I believe this is an incorrect behaviour by compiler. In case you feel that the optimization by compiler is correct then I would be really interested in knowing the possible reason which I might have overlooked.

If I understand correctly your are trying to set up communication between different thread blocks within the same kernel launch. If so, this is not supported by the CUDA programming model.
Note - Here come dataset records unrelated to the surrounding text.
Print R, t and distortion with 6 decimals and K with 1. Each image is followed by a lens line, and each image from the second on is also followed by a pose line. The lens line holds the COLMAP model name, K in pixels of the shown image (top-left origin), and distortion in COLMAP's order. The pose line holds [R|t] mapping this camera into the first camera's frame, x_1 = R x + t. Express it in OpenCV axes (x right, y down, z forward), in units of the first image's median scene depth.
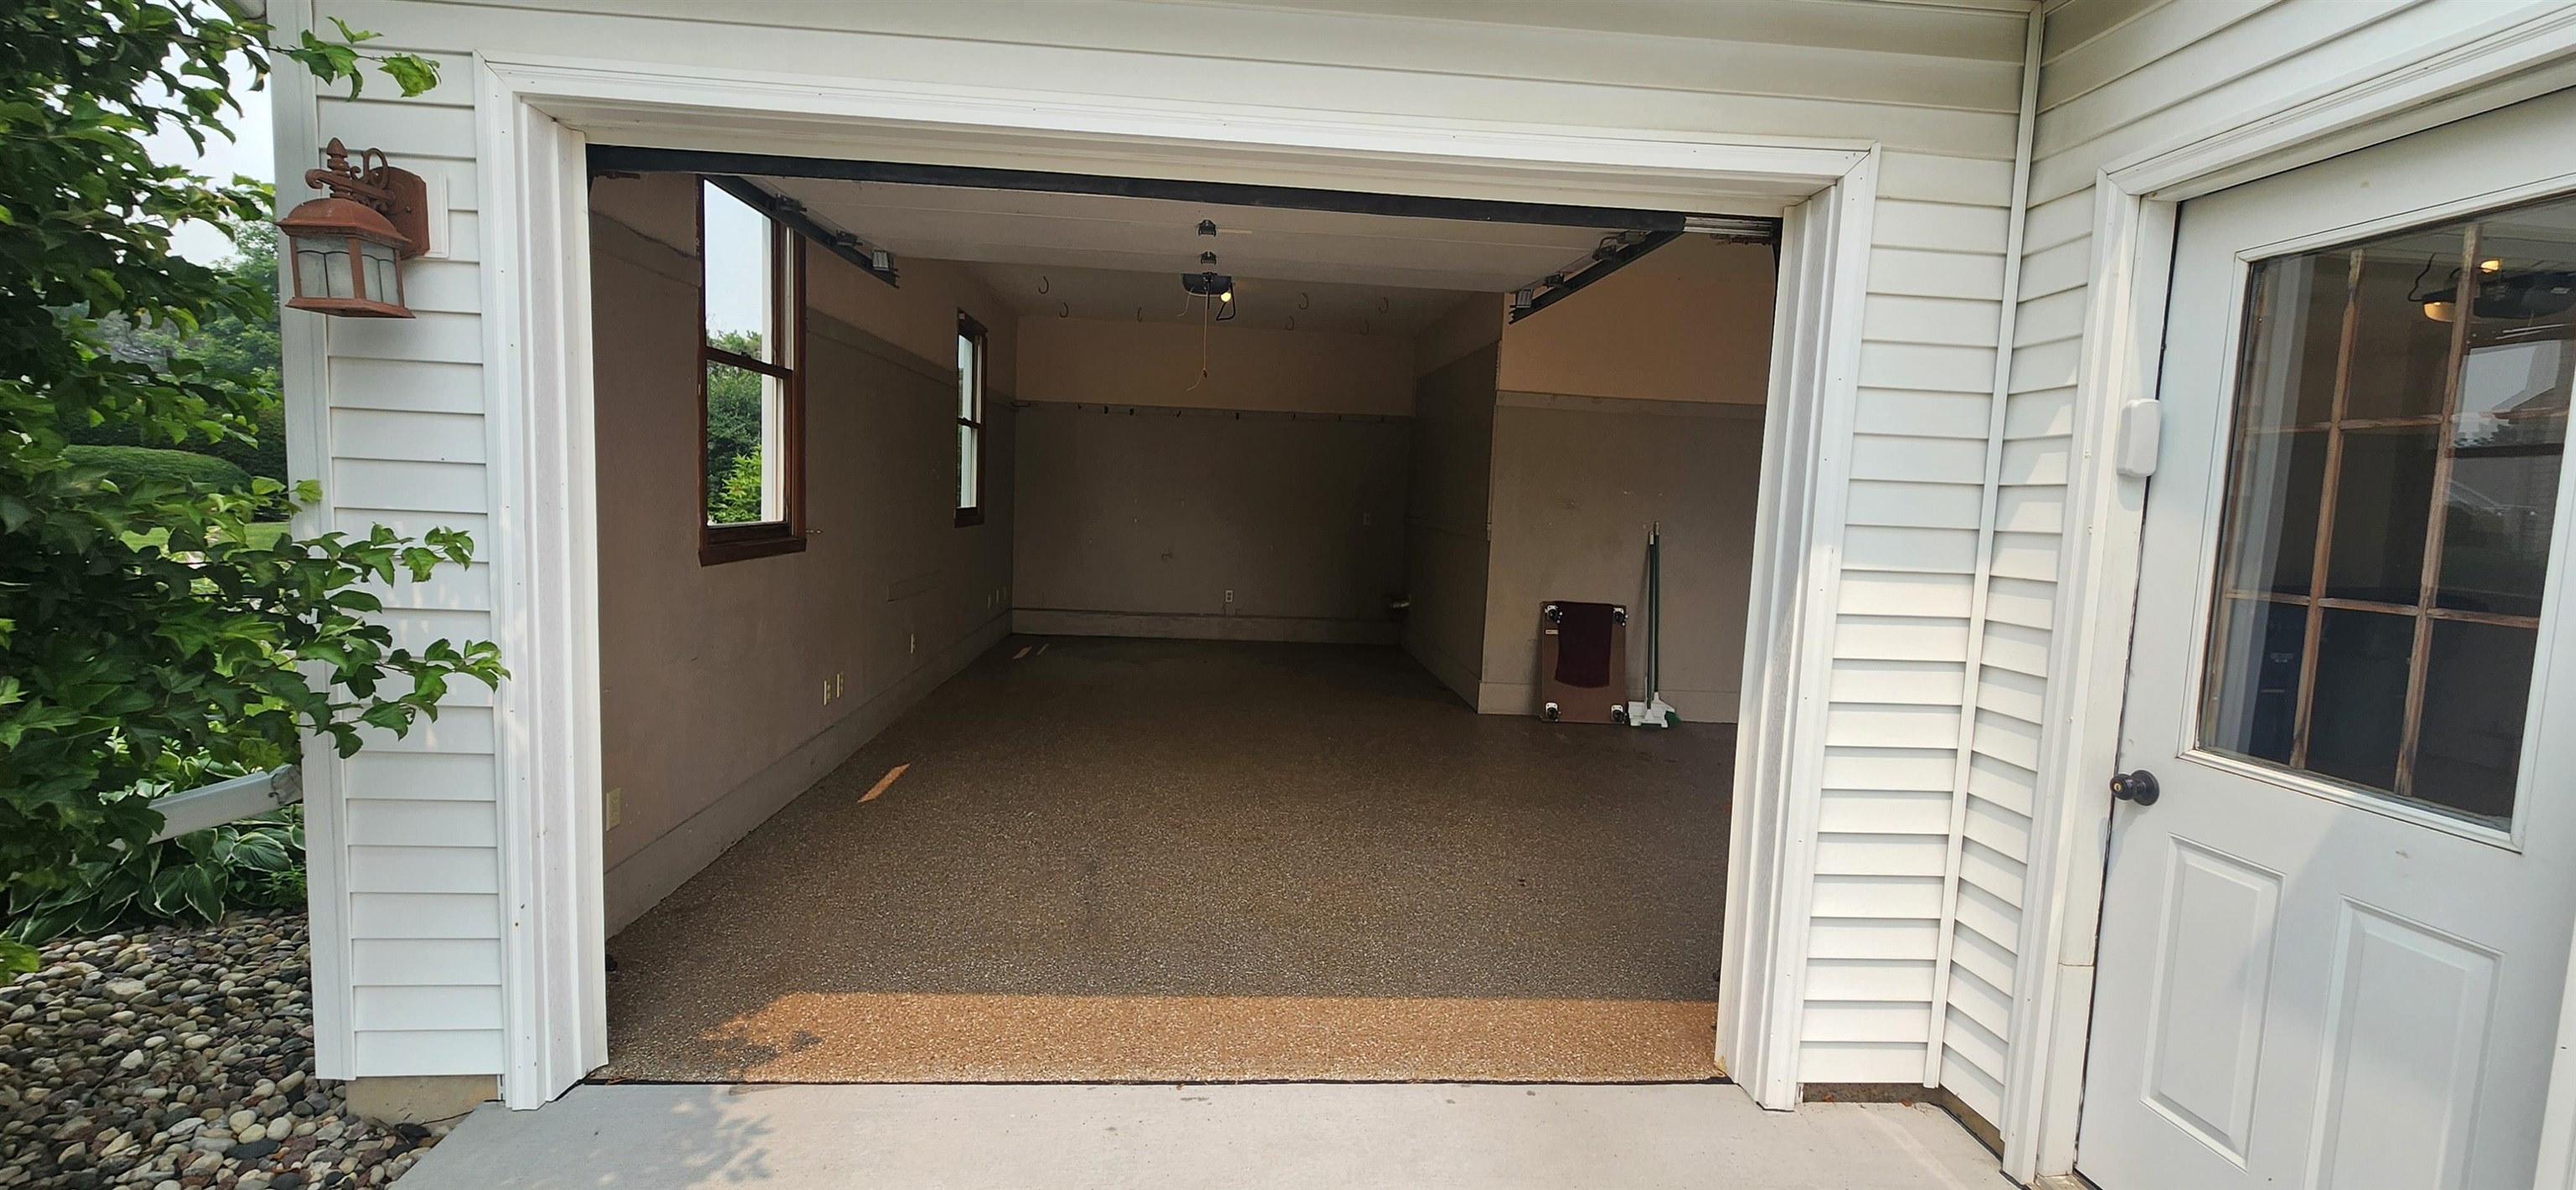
lens RADIAL K [[1014.8, 0, 1288.0], [0, 1014.8, 595.0], [0, 0, 1]] dist [0.000541, -0.000002]
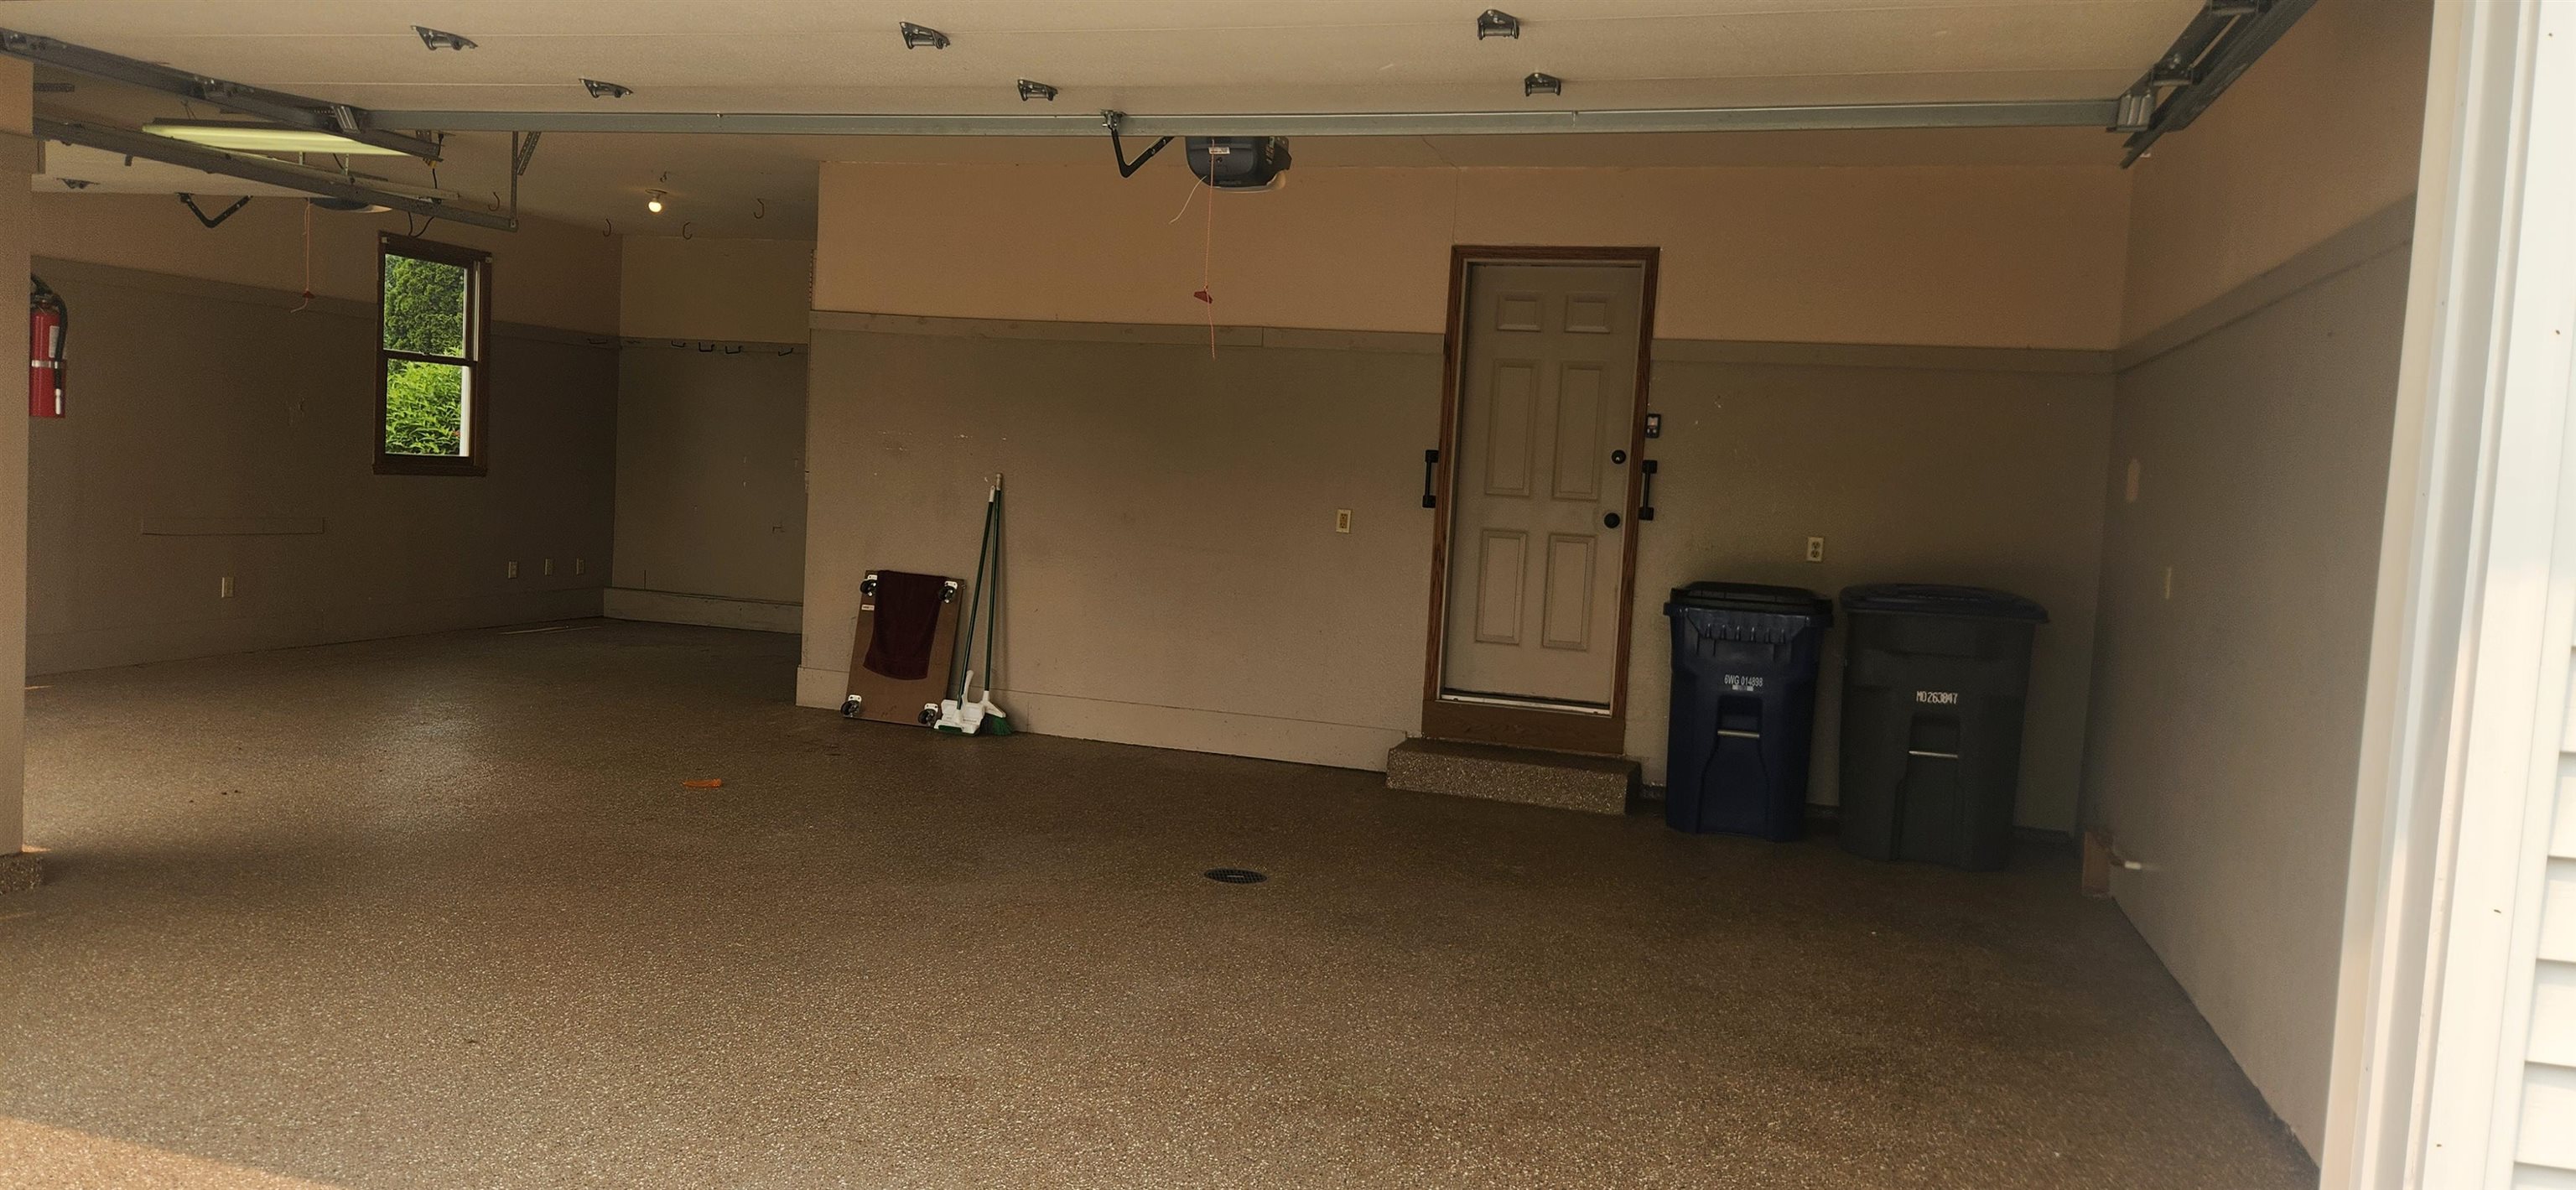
lens RADIAL K [[1636.9, 0, 1320.1], [0, 1636.9, 587.4], [0, 0, 1]] dist [0.052814, -0.002774]
pose [[0.939367, 0.034806, -0.341143, 1.050240], [-0.052184, 0.997758, -0.041894, 0.057129], [0.338920, 0.057156, 0.939077, -0.103392]]
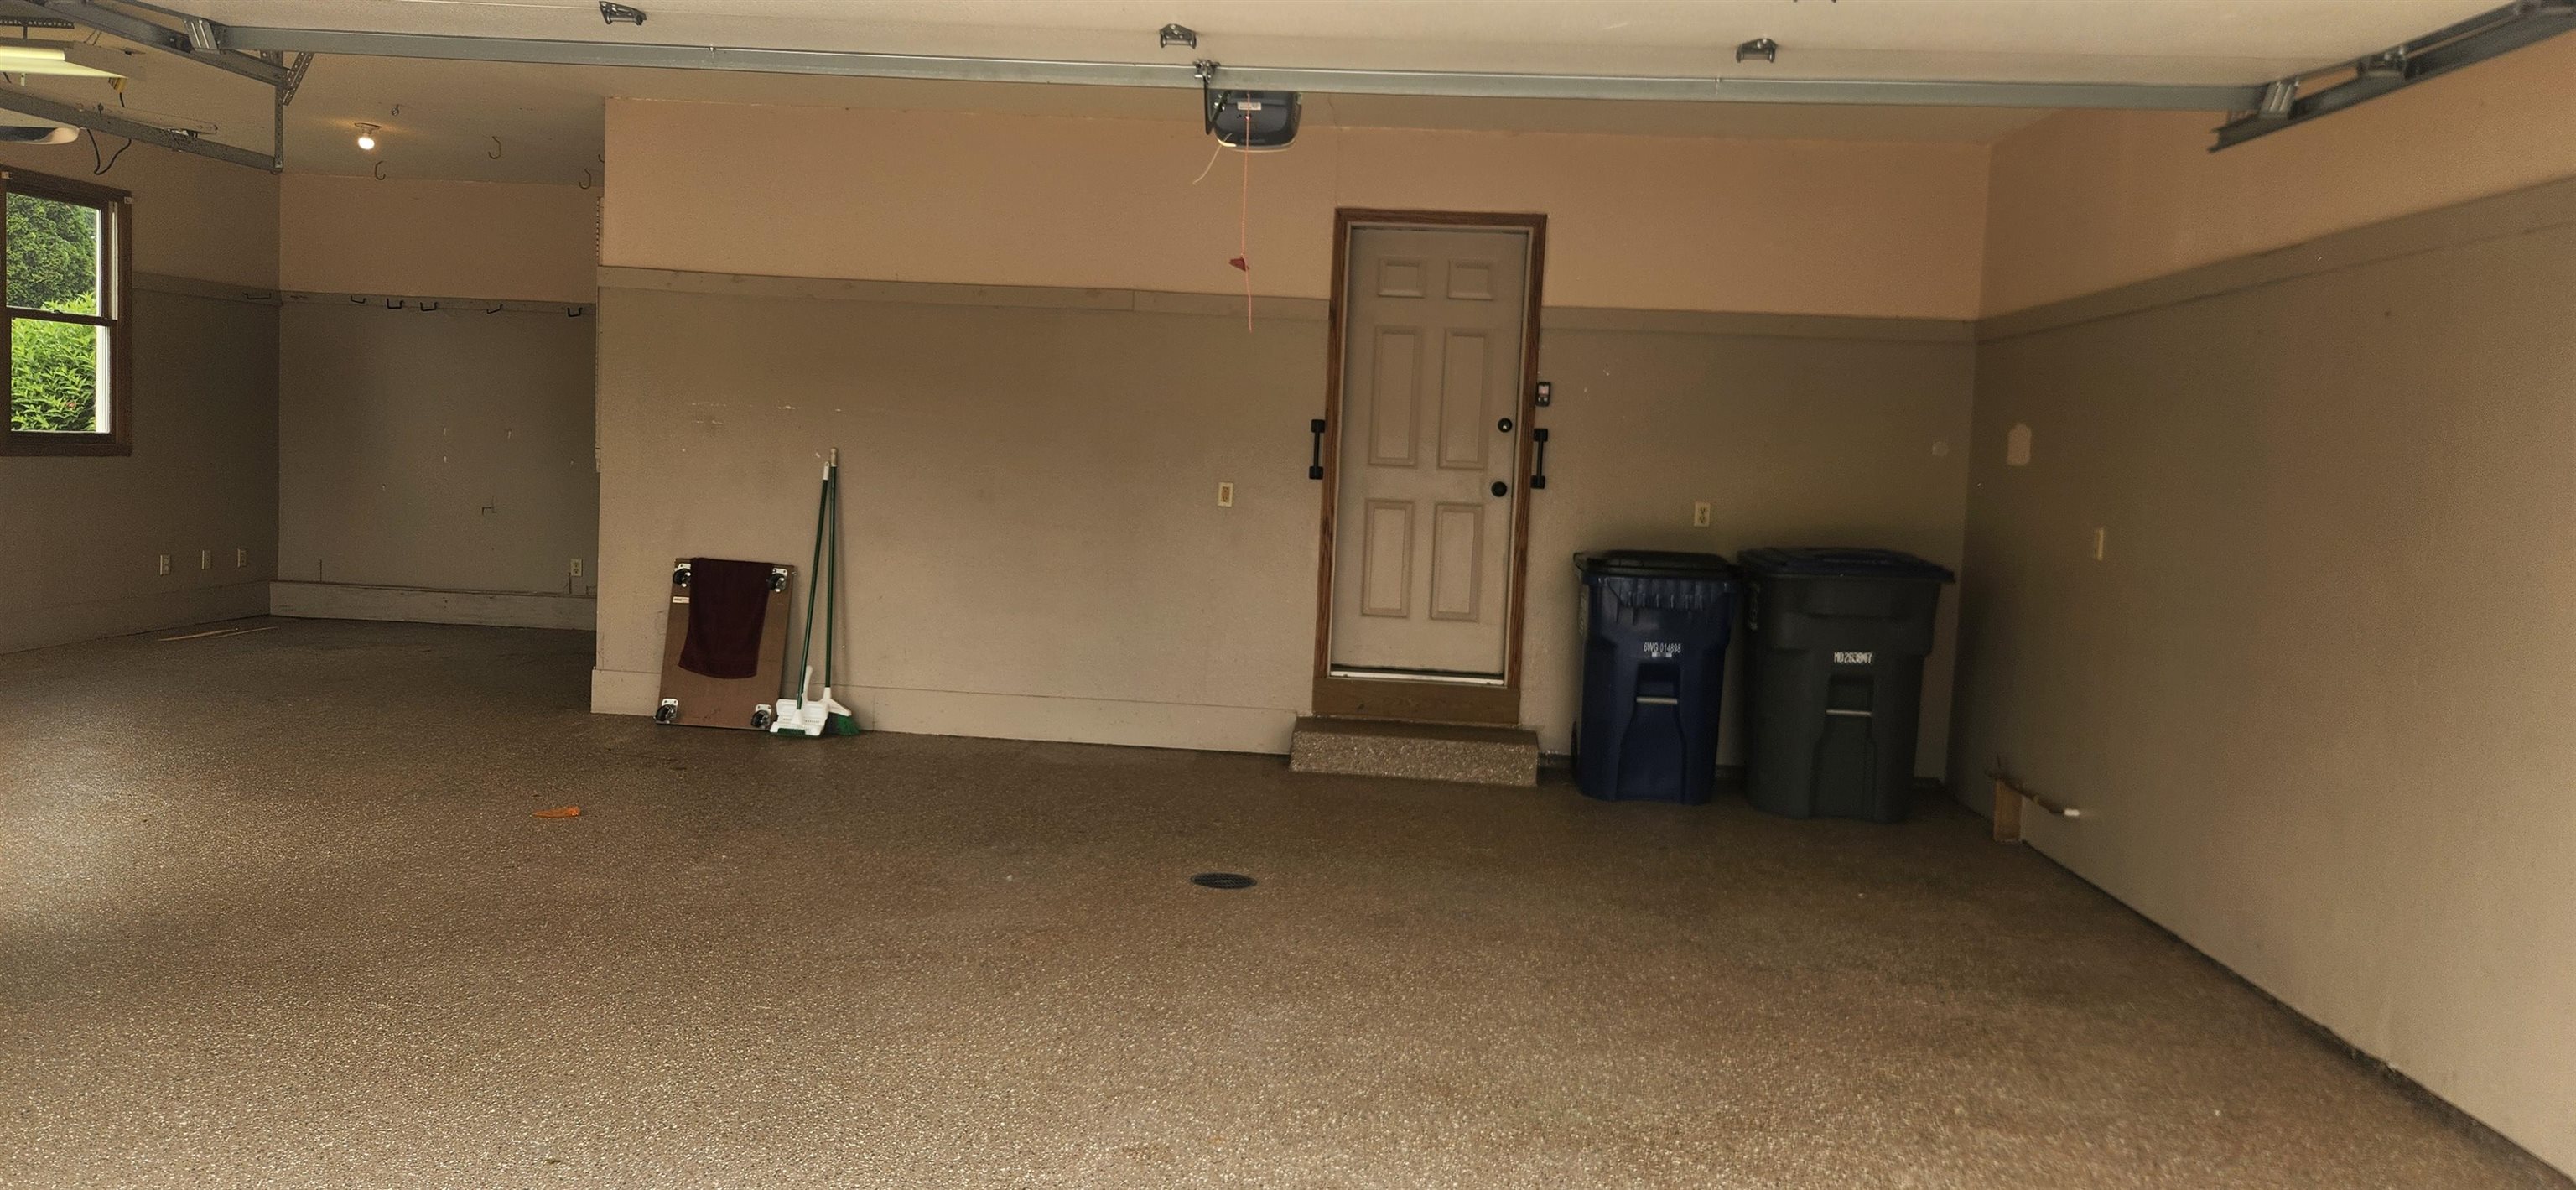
lens RADIAL K [[1640.6, 0, 1290.9], [0, 1640.6, 566.0], [0, 0, 1]] dist [0.062399, -0.046105]
pose [[0.991107, 0.011515, -0.132566, 0.852070], [-0.016338, 0.999241, -0.035351, 0.047325], [0.132058, 0.037203, 0.990544, -0.105871]]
All thread blocks execute completely independently of each other, in no particular order.

Ok, so thread blocks are executed out of order.

But still, when I completely removed the piece of code that set the value of variable d_sync to 1, then why didn’t block1 go into an infinite wait?

Because a Tesla card is like a Cray under your desk, and a Cray executes an infinite loop in under 2 seconds. :smile:

Seriously, the infinite loop is empty, so the compiler probably just optimizes it away.

But by removing the condition the compiler is causing the subsequent piece of code to be executed which actually should have never been executed.
So compiler is changing the execution behavior (and result) of the program execution.
This should not happen as a result of optimization.

I’d disagree.
The C standard deliberately makes no guarantees with respect to timing. So you cannot rely on some part of the code to take such a long time to execute that subsequent code is never reached.